→ **Task requirements**
Locate every line below that contains the word "upper" and copy it.
[[ Information open ]]
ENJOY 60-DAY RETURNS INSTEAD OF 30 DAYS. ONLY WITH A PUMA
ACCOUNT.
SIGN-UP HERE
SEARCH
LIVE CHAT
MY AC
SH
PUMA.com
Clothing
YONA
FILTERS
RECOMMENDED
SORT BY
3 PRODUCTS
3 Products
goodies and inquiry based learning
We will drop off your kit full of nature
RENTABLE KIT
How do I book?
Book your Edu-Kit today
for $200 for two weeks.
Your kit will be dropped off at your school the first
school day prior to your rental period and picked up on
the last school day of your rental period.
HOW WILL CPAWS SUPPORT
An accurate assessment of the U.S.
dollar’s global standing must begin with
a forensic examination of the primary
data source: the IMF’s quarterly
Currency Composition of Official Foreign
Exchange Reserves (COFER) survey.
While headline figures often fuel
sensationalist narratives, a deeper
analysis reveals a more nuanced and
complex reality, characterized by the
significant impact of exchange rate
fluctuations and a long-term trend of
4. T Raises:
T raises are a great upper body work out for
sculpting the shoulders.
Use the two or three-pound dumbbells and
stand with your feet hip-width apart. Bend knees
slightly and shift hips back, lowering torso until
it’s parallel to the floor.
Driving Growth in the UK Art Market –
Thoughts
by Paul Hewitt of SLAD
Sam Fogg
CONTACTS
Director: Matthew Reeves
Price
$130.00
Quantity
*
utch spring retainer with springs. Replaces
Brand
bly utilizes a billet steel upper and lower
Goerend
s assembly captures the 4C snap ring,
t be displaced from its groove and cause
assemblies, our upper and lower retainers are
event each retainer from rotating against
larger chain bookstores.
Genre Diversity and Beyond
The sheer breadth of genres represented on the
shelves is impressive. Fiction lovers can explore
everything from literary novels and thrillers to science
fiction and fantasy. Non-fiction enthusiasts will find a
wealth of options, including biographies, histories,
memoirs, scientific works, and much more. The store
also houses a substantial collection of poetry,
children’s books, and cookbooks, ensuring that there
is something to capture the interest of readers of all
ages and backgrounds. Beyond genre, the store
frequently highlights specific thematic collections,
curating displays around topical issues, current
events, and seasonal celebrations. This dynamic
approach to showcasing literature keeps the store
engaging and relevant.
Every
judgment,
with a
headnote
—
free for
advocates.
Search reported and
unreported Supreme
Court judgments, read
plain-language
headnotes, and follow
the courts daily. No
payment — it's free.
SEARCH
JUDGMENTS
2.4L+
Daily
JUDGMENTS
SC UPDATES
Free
[[ Information closed ]]
→ **Response**
T raises are a great upper body work out for
bly utilizes a billet steel upper and lower
assemblies, our upper and lower retainers are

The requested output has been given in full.